Glory Be to Bologna! (Heloise 1.0)

Grandma Rosie died last August and somehow, some way, her cookbooks and homemaking books ended up at my parents’ house. And then, somehow, they ended up with me. I’m beginning to think maybe we are doing some sort of strange ancestral “Pass Along This Uselessness” game because I have exactly zero memories of Grandma Rosie cooking or being a stickler for having a clean house. (I have plenty of memories of Grandma Rosie criticizing my mother and me for our lack of homemaking skills because those who can’t, criticize others for can’t-ing, too.)

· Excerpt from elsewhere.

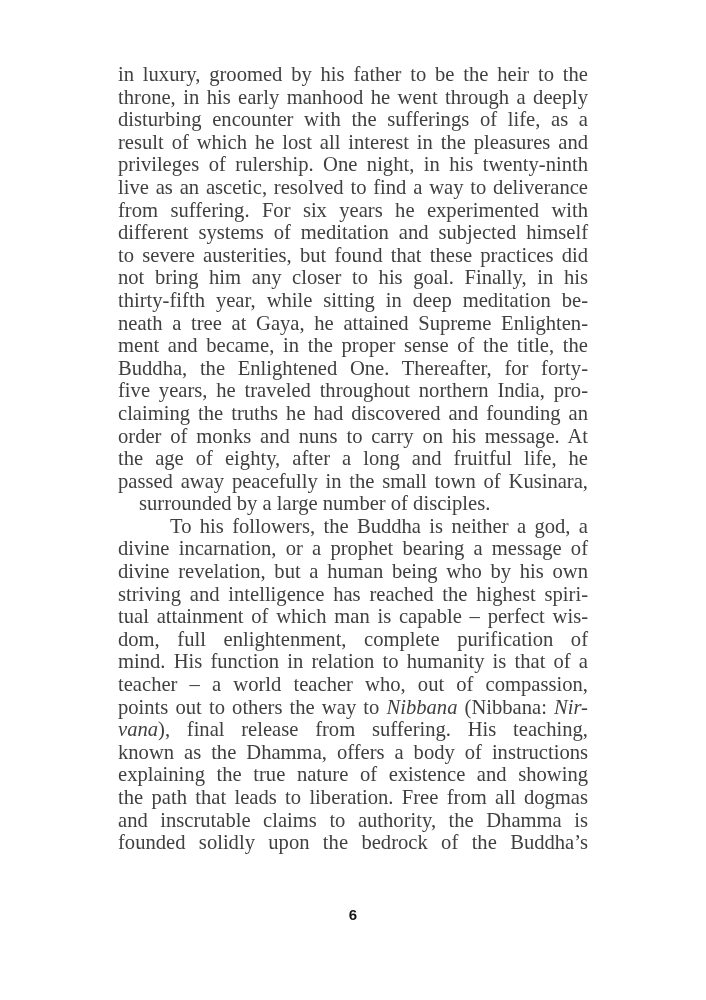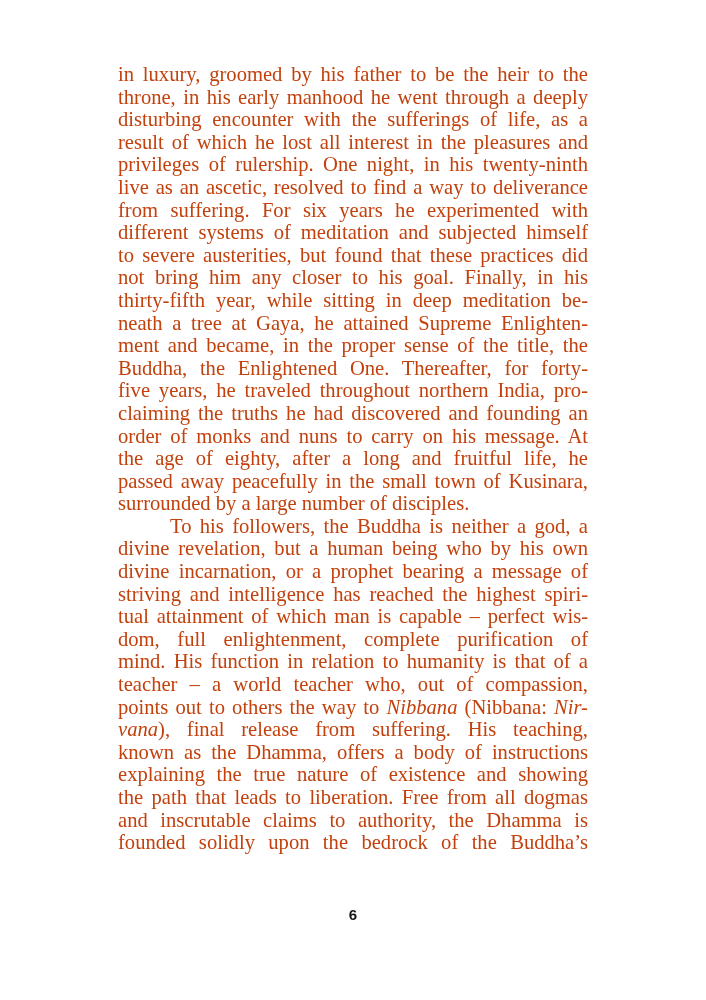"in luxury, groomed by his" .text-block { color: #c2410c -> #404040 }
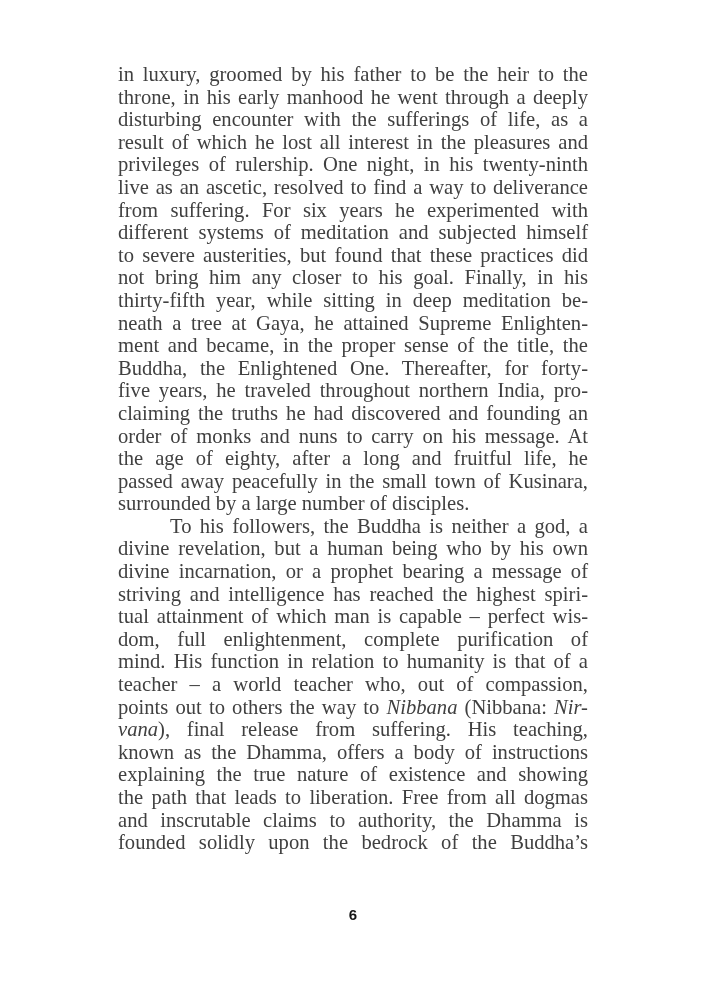"surrounded by a large number" .line.last { margin-left: none -> 21px }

IMAG0805.jpgOne of those books is Hints from Heloise with the author being listed as “Heloise” and I know this book is going to be outstanding because she acknowledges the men in her life for “helping choose the hints men would like most.” You know I want to skip ahead to those, but we’ll get there. There are 2000 hints, by the way, but I have painstakingly sat on a couch reading aloud to my family the best ones and, subsequently, am sharing them with you. Then I shall write a book called Wisdom from Wonkypenguin and it will sell about as well as the fish fondue in one cookbook we found.

Heloise’s mastery of the English language is really what makes this baby a masterpiece.

We shall begin with Chapters 1 and 2.

Soup & Main Dishes

Page 8:

I make the best for-free soup. That’s because our local fishery doesn’t charge for fish heads, bones, or tails.

This book was published in 1980 so we weren’t exactly still in the Great Depression, but I understand some people picked up some habits from that era that never died. I’m just trying to imagine having friends over and serving them soup with fish heads in it. Also my mother almost gagged when I read this out loud. I have a feeling it won’t be the only time.

Page 10: 

If you eat soup with a plastic spoon, it’ll cool faster. Metal spoons retain the heat.

Physics by Heloise.

Page 16-17: 

I always divide packages of bologna into slices and store them, three pieces per pack, in individual plastic sandwich bags, then freeze ’em. They thaw faster that way.

But sometimes I get in a hurry long about noon…

So I remove the three slices from the package, lay them in a small skillet and pour boiling water from my teakettle over ’em.

In less than a minute they’re all thawed. But the best part of it is this: That old skin peels off smoothly and instantly with absolutely no waste whatsoever of the meaty part.

Place “thawed slices on the paper towel. Zingo! — all the water’s blotted up and the bologna is edible quick as lightning.

The bologna can be eaten cold or put back in the same emptied skillet and heated.

Use the same paper napkin to wipe the skillet out (it’s not dirty) and put the skillet away.

Glory be to bologna!

I felt obligated to post that one since it’s Easter. Glory be.

Page 36:

Luscious brown tidbits

I’m not even going to tell you what this is for because it doesn’t matter. Those are three words we should just all agree should never be in that order next to each other. Just. No.

Page 39:

For dieters who miss eating spaghetti:

Make spaghetti sauce… but pour it over lean hamburger.

It may not come up to the real McCoy, but for the time being it does satisfy that yearning.

No. See. The part of the spaghetti that is the problem for dieters is the noodles. The noodles are the ONLY McCoy in that whole dinner. So, just, shush.

Page 43:

Sometimes we sure get in a rut when it comes to using kitchen aids. F’rinstance, a Minnesota housewife only used her electric knife to cut roast beef until one day when inspiration hit her while making turkey stuffing:

“I used my electric knife to cube the bread and dice the celery and onion.

“I left the celery in a bunch and, starting at the top, sliced down. The whole bunch was cut in seconds!”

Quick – someone tell Delores that, instead of a washboard, there are these crazy things called washing machines. Also: My mother said, “Even I have cut celery. It’s not exactly something that needs a time-saving fix.”

Page 44:

I was visiting a friend recently who had only one can of tuna for sandwiches. She just didn’t see how she was going to stretch it for all her kids. So she put in lots and lots of chopped celery, which gave it quite a bit of crunch.

I took a carrot and grated it on the smallest part of her grater and added it to the mixture. Heaven help a duck…

True story: I am reading these entries out loud to my family. I got to “Heaven help a duck” and I began laughing so hard, I could not actually say it out loud. So I passed the book to my mom. She read the entry, got to that part, and began laughing and snorting. Passed it to my wife, she did the same thing. Finally, my father managed to squeak out those four words before we all continued laughing for at least three minutes.

My next stand-up routine is simply going to be me standing at the microphone inviting people to come up and read this passage. Should have the room laughing in minutes.

Also: This causes a problem. Will my next personalized license plate be “GB2B” (Glory by to Bologna) or “HHaD”? I’m going to need a poll.